Scientists Discover That Hummers Are Brainy

Student Starting Page

Materials
* 8 paper cups
* Marker, pen, or pencil (2 colors)
* Small treats (e.g., candy or nonedible items)
* Handout: Where's the Nectar?

Overview: Students participate in a simple memory activity by pretending to be hummingbirds in search of nectar. The game loosely simulates the rufous hummingbird study described on the student page.

Preparation

  • Mark a light dot inside each of 4 paper cups. (Marks should not be visible from the outside.) Those cups will represent "fast-refill" flowers. Use another color to mark the remaining 4 cups. They will be "slow-refill" flowers.
  • Turn the cups upside down on a desk in a random order.
  • Pass out copies of Where's the Nectar? to individuals or small groups.

Activity

  1. Explain that after being visited by a hummingbird or other pollinator, some flowers refill with nectar faster than others. Students will have a chance to pretend they're hummingbirds visiting flowers in search of nectar.
  2. Choose a volunteer. Tell the class that the researchers gave hummers in the wild some time to learn which flowers filled up faster than others. Give the volunteer a few seconds to lift each "flower" and note the color dot it has. Explain the significance of each color.
  3. Send the volunteer hummingbird out of the room. Next, put a small treat under the fast-refill cups, but nothing under the slow-refill cups.
  4. Invite the hummingbird to return. Explain that it has only enough energy to visit 4 flowers. It will waste energy if it visits empty flowers. Give the hummer a few seconds to make its selections. Have the class use the Where's the Nectar? handout to record the results. (Photo: J. Alison)
  5. Continue until your hummers have made 10 visits. Use a new volunteer each time. Give hummers a different number of flowers to visit on each attempt. Keep track of which flowers were recently drained; don't put a treat under them. On every few visits, put a treat under some of the slow-refill flowers.

Making Connections

  • As students review their results, ask, What statements can you make about our class hummingbirds? What conclusions could you draw?
  • Read what the scientists discovered about hummers. Then come back to the journaling and discussion questions below.

Journaling and Discussion Questions

  • How was our game similar to the actual research study? How was it different?
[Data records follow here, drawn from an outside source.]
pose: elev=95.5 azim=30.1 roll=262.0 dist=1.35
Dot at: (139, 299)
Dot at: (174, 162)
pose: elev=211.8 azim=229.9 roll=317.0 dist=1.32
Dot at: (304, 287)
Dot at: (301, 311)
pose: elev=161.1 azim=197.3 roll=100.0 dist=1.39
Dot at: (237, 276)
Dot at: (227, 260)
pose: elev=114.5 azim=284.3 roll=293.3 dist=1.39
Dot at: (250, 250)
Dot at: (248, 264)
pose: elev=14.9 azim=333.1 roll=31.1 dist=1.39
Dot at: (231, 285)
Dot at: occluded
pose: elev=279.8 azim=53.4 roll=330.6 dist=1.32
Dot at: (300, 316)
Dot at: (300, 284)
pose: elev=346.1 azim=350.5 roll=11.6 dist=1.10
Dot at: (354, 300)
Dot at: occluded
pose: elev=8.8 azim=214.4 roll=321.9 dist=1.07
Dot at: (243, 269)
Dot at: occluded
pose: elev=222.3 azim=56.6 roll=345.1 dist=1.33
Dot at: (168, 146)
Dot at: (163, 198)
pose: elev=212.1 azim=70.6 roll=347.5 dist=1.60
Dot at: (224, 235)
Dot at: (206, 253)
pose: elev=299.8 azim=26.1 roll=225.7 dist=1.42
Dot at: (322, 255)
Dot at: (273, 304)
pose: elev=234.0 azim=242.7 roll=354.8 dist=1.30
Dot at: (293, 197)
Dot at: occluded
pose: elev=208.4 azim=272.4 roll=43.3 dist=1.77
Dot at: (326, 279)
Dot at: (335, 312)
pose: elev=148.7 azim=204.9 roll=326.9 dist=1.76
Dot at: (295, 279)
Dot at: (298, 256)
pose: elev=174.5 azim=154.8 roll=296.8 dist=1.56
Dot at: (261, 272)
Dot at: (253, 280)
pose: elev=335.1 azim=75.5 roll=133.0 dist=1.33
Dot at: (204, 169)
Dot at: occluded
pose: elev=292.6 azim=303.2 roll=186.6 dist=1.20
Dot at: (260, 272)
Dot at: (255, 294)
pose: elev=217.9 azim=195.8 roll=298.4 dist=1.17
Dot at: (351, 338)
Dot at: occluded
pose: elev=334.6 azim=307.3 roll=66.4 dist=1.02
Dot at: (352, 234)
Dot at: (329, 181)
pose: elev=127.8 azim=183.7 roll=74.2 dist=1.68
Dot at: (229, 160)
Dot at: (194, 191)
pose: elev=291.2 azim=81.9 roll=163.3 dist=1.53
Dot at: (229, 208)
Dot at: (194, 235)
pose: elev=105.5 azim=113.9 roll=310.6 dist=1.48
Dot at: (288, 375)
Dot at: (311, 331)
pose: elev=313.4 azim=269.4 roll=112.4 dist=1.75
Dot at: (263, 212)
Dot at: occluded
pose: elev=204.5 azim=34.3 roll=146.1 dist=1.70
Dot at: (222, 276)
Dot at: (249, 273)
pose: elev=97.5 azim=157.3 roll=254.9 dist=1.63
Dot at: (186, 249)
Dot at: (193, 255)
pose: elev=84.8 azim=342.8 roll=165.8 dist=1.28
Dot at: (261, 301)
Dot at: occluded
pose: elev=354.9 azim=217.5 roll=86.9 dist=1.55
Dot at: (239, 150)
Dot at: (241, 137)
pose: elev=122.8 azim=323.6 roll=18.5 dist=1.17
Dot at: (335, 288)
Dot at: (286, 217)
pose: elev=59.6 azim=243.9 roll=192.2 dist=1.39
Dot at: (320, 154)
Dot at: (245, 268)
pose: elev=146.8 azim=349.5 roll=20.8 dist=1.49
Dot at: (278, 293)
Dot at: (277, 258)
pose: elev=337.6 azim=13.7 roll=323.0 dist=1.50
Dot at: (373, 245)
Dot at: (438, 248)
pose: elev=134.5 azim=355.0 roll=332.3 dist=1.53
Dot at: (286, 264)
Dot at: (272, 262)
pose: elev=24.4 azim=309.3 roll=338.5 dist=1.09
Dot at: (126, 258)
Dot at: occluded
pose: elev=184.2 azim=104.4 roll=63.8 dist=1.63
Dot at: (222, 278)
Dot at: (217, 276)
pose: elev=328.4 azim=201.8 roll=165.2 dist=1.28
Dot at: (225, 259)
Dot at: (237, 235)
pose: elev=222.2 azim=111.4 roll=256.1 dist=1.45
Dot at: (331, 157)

What made the real hummingbirds' task more difficult than ours?
  • Why do you think this sense of timing is an important adaptation for survival?
  • Could you conclude from the research that rufous hummers can keep track of dozens of different flowers? Why or why not? Could you conclude that rubythroated hummingbirds are just as brainy as rufous ones? Why or why not?
  • Name 2 things you learned about scientists or science research from this activity.